To support allowing 1 or 4 running jobs with a 1day or 2 day max walltime, you need 4 QOS:
running1_wall24
running1_wall48
running4_wall24
running4_wall48

Each time a user comes with another request (I need 10 jobs, etc) you have to add more QOS and logic to the submit filter to 'steer' the job to the right QOS. Need to also be able to change the accrue limits?  That doubles the number of needed QOS.

Comment 3 Jason Booth 2019-08-05 15:00:09 MDT

Matt - What you are asking for is a blanket MaxJob to be applied to all submitted job into that partition and have it as a per partition limit and overridable by the user association. As you already are aware of the MaxJob setting is an association or QoS limit and no such limit is in the core slurmctld code.
You options are limited since you want to avoid creating QoSes.


Option 1)
Which seems like the best solution in your case
Configure (Cluster,Account,User,Partition) as previously mentioned in the description second paragraph.

Option 2)
Setup partition QoS to limit batch (4 jobs) GPU (1 jobs).
Use a job_submit plugin for the exception QOS w/OverPartQOS and otherwise use the partition default QOS.
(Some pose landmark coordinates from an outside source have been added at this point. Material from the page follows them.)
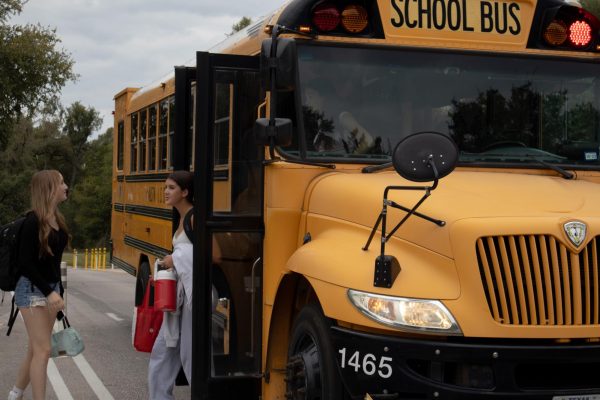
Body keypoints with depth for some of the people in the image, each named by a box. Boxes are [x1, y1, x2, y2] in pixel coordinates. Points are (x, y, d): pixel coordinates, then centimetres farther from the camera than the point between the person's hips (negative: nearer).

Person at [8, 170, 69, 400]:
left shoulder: (57, 219, 7)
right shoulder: (33, 221, -17)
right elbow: (25, 263, -18)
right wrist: (49, 292, -23)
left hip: (51, 288, 8)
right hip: (32, 289, -8)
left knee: (36, 349, 14)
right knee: (43, 350, -8)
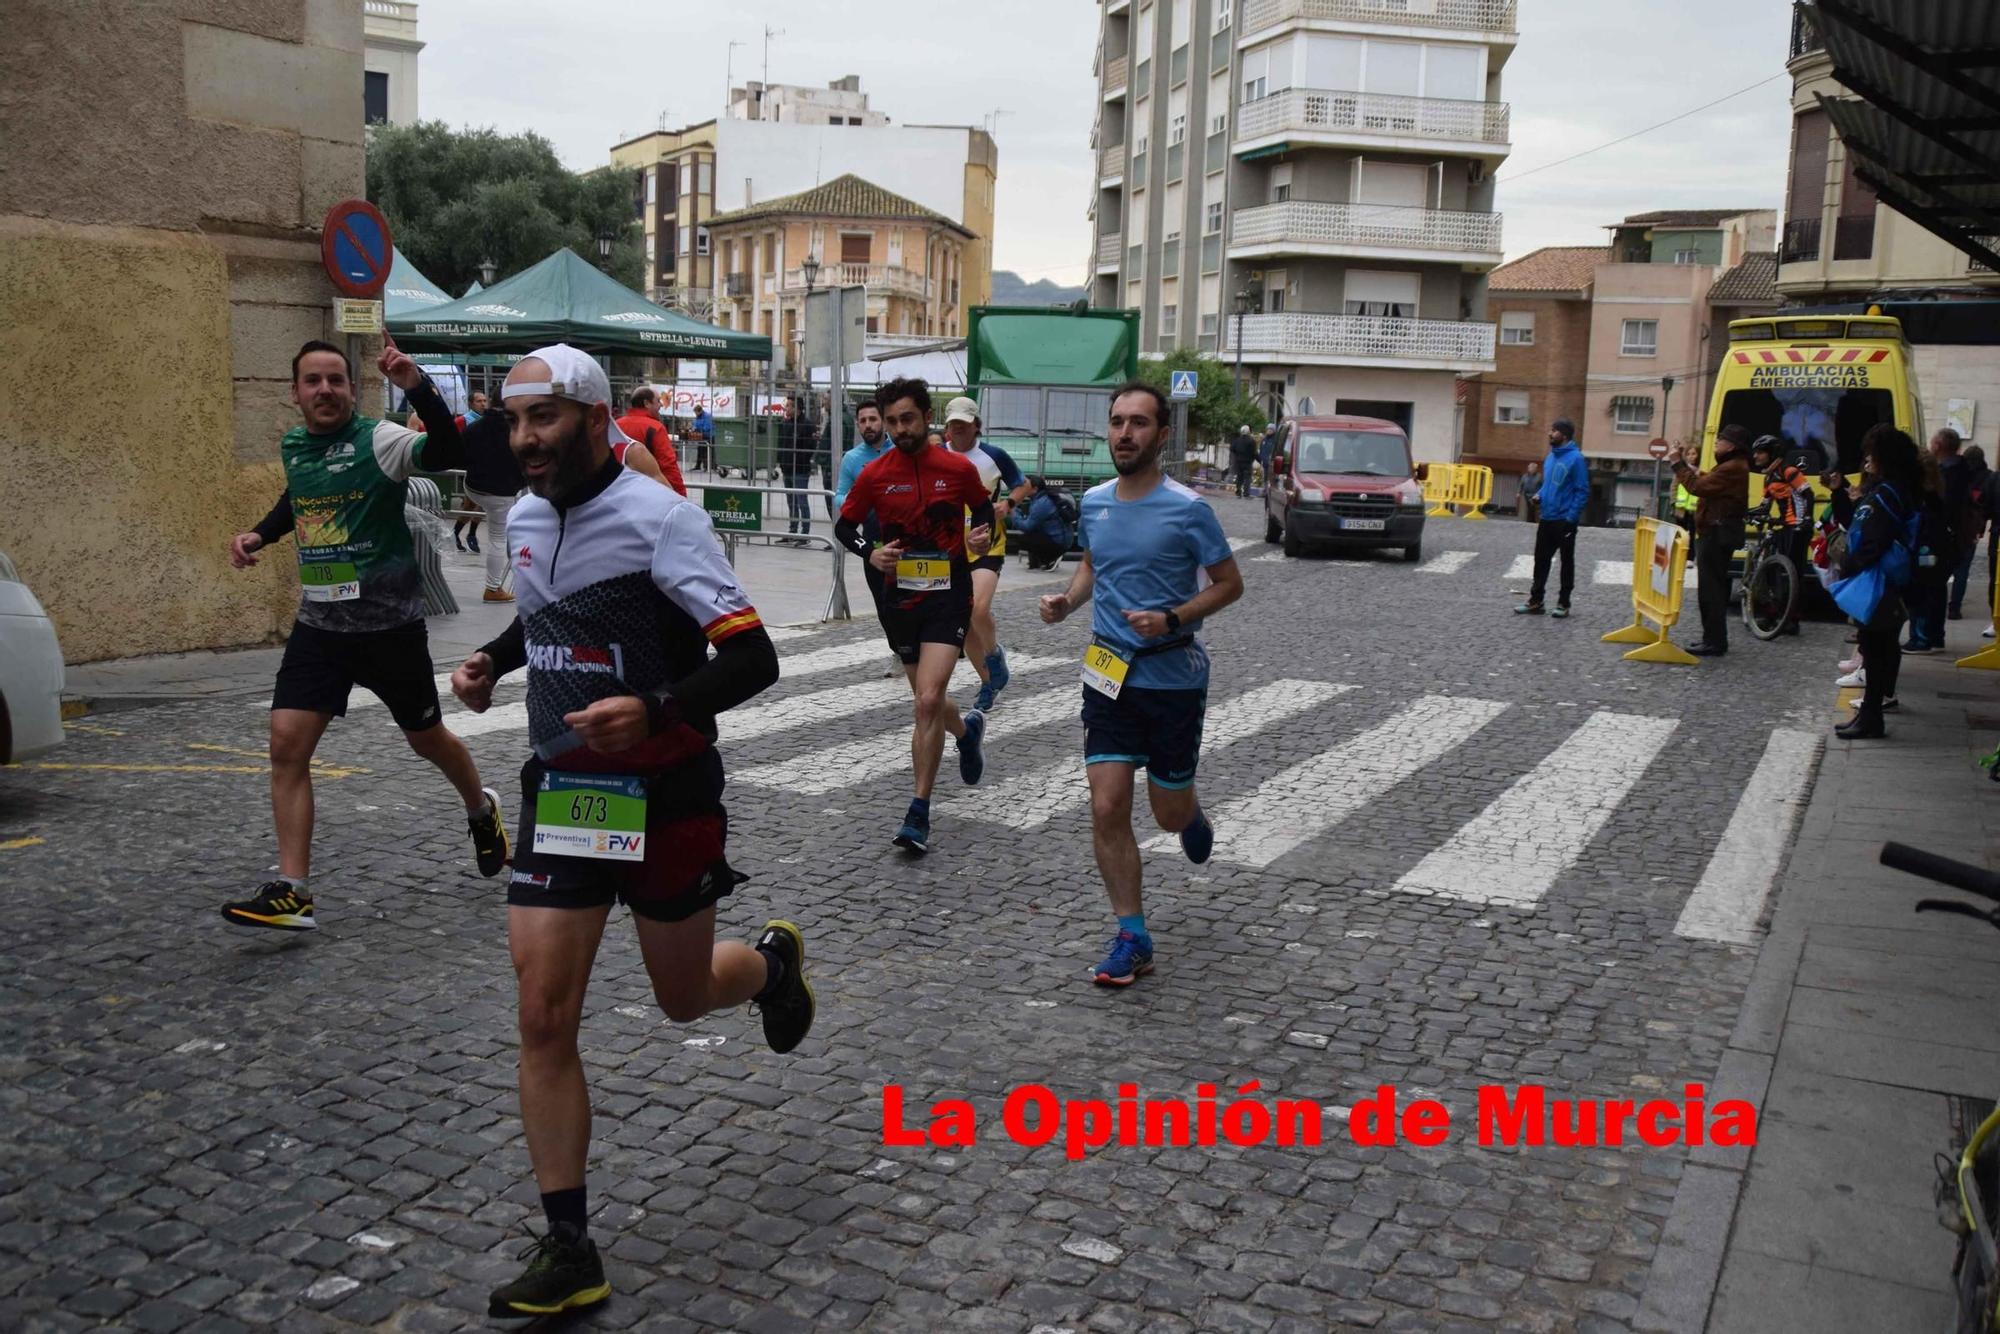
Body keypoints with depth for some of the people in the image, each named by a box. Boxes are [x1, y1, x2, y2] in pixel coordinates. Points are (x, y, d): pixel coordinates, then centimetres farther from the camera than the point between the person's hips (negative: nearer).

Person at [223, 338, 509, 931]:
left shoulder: (377, 440, -13)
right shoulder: (292, 446, 6)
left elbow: (448, 452, -33)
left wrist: (418, 387, -43)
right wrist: (259, 535, 14)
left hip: (389, 621, -5)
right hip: (319, 623, 5)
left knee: (427, 737, 12)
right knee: (286, 743, -8)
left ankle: (481, 810, 44)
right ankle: (291, 892, -5)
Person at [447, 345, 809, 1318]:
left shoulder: (658, 517, -18)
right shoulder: (527, 515, 4)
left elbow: (752, 659, -22)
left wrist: (653, 710, -37)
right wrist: (490, 661, 7)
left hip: (663, 796, -5)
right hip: (560, 791, 5)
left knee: (686, 997, 14)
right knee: (543, 1016, -3)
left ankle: (772, 961, 51)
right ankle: (569, 1252, 8)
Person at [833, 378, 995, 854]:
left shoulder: (959, 468, -4)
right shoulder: (875, 475, -1)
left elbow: (983, 508, 14)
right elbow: (844, 525, 9)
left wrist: (983, 535, -7)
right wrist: (870, 552, -9)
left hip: (948, 597, -3)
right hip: (899, 598, 3)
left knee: (928, 700, -16)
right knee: (927, 700, 15)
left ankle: (919, 814, -9)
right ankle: (967, 729, 52)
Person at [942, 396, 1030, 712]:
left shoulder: (994, 455, -4)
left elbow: (1023, 485, 8)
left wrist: (1007, 503, -11)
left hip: (986, 546, -3)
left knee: (979, 610, -24)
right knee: (963, 623, 5)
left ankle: (995, 655, 6)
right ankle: (989, 684, 22)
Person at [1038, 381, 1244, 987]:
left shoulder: (1187, 509, -12)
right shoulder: (1093, 501, 3)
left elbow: (1230, 584, -4)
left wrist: (1172, 619, -19)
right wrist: (1067, 599, 1)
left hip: (1174, 677, -3)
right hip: (1108, 676, 3)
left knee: (1169, 814, 8)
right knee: (1107, 810, -5)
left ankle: (1192, 815, 48)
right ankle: (1132, 939, 7)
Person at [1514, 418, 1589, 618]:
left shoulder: (1575, 458, -14)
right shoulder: (1550, 457, 9)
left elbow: (1582, 492, -15)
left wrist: (1571, 518, -20)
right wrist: (1540, 496, 1)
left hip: (1564, 521, -7)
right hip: (1546, 519, 7)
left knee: (1566, 562, 6)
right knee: (1541, 560, 10)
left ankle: (1563, 603, 14)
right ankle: (1535, 601, 16)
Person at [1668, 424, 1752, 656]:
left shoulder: (1732, 468, -17)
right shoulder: (1731, 466, 18)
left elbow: (1698, 486, -22)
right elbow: (1706, 483, 16)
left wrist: (1678, 464, -13)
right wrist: (1683, 464, 14)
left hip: (1718, 534, -11)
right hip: (1716, 532, 11)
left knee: (1711, 587, -9)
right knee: (1714, 587, 16)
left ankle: (1714, 643, -7)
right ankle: (1713, 639, 23)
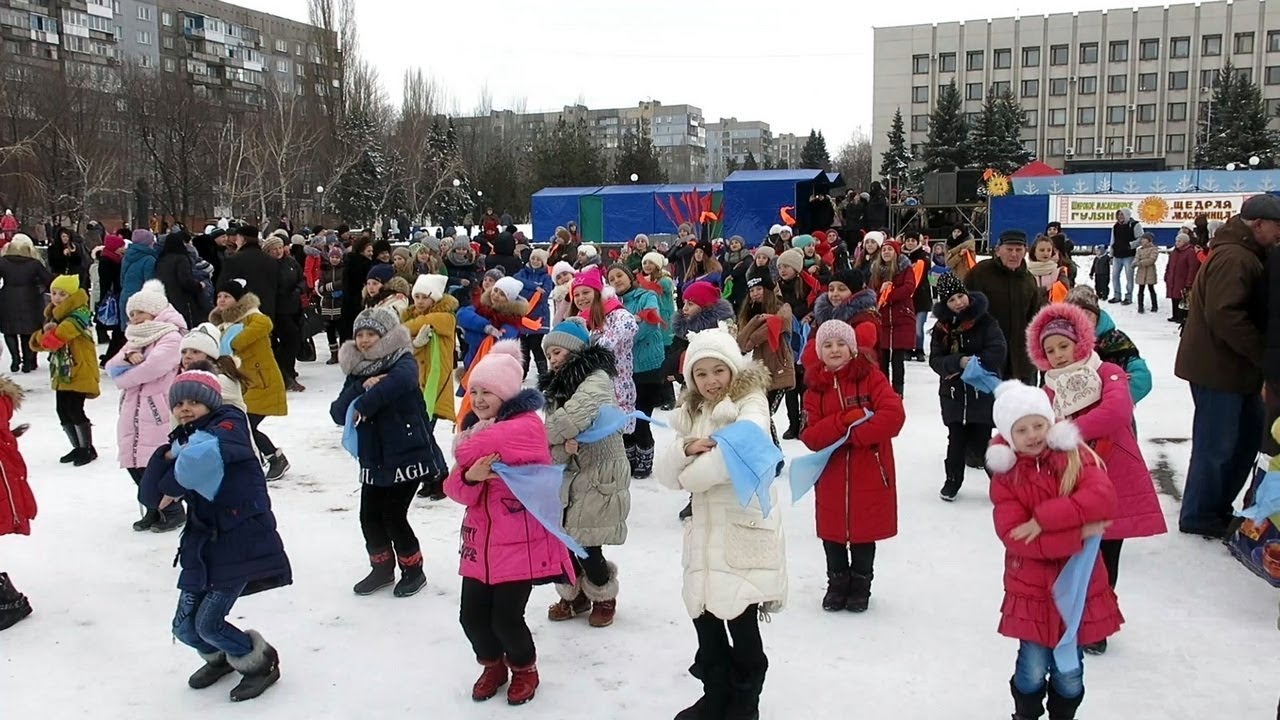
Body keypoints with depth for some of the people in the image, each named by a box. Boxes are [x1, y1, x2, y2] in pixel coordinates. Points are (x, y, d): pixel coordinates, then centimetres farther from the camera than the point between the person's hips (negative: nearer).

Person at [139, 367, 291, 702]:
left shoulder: (229, 424, -8)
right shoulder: (181, 442, 14)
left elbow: (205, 455, -32)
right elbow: (150, 497, 4)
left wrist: (175, 484, -14)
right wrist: (167, 457, -12)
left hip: (241, 540, -7)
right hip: (204, 545, 7)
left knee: (208, 622, -7)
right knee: (185, 626, 8)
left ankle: (261, 662, 18)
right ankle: (220, 658, 39)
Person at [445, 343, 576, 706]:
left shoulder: (528, 425, -15)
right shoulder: (472, 427, 9)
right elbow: (454, 488, 3)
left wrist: (471, 446, -9)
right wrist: (469, 476, -19)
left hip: (521, 541, -7)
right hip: (480, 540, 7)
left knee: (506, 618, -6)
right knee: (472, 615, 6)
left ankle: (524, 668, 24)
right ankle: (493, 665, 35)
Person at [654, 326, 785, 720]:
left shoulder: (750, 403, -9)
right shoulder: (692, 414, 13)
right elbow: (663, 470, 6)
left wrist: (692, 475, -15)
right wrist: (685, 449, -17)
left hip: (745, 528, -7)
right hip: (704, 529, 7)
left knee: (742, 622, 4)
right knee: (704, 618, 15)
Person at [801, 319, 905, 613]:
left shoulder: (870, 376, -7)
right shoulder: (815, 386, 1)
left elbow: (894, 415, -21)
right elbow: (810, 437, -8)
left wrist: (854, 436, -19)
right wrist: (845, 419, -22)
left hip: (869, 473, -2)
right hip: (832, 475, 3)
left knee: (864, 532, 11)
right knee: (832, 532, 12)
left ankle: (860, 586, 31)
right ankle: (837, 584, 33)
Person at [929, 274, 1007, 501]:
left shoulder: (984, 320, -7)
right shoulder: (941, 326, 3)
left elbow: (998, 350, -16)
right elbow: (935, 359, -4)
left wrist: (976, 363, -21)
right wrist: (959, 362, -19)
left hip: (983, 391, -3)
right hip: (953, 392, 3)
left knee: (980, 440, -2)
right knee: (956, 440, 9)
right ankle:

No matter what option you choose you will get some type of "creep". You could open an NRE to have the association override the QoS similar to what we do with OverPartQOS.

Comment 4 Jason Booth 2019-08-05 15:25:21 MDT

Matt - after talking this over a bit more internally we want to put more emphasis on option 2 as the preferred option. We see partition QoS as the right answer to this problem.

Comment 5 Matt Ezell 2019-08-06 12:29:21 MDT

That's non-ideal for several reasons:
- QOSs are global on a slurmdbd
- I'll need a QOS for every possible limit combination

So we are going to have a LOT if we are serving multiple clusters from the same SlurmDBD (as recommended).

I guess that's the path I'll go down for now, but I'd be interested to chat to scope NRE paths that could simplify this.

Comment 6 Jason Booth 2019-08-06 14:27:52 MDT

> I guess that's the path I'll go down for now, but I'd be interested to chat to scope NRE paths that could simplify this.

To simplify the NRE process would you open a new bug with that request?